A: Yes — LangChain ships SelfQueryRetriever adapters for Pinecone, Weaviate, Qdrant, PGVector, and Milvus. The metadata_field_info schema is portable; only the vectorstore constructor changes.
Q: What is the difference between self-querying and HyDE (Hypothetical Document Embeddings)? A: Self-querying extracts structured filters and a semantic query from the question; HyDE generates a hypothetical answer and embeds that instead of the question. They solve different problems — use self-querying when your documents have rich metadata; use HyDE when queries are short and semantically sparse.
Q: How much does running the full agentic loop cost in USD?
A: A single query with one retry costs roughly $0.003–$0.008 with gpt-4o (grader + rewriter + generator). At 10,000 queries/month that's $30–$80/month — well within AWS us-east-1 free tier for the hosting side.
Q: Can I run this fully self-hosted without OpenAI?

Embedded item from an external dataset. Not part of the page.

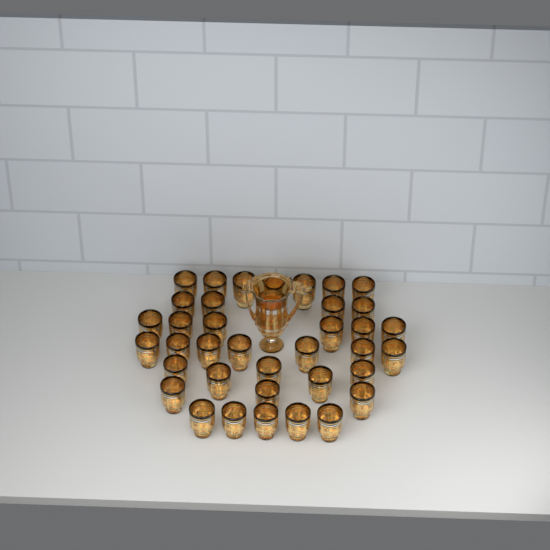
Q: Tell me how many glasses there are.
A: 37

A: Yes. Replace ChatOpenAI with ChatOllama pointing at a local Llama 3.3 70B instance. Self-querying filter quality degrades on models smaller than 13B — test your filter extraction before deploying.
Q: What minimum context window does the LLM need for the grader step? A: The grader concatenates up to 4 document chunks. With 512-token chunks that's ~2,048 tokens of context plus the prompt — any model with an 8K context window handles this comfortably.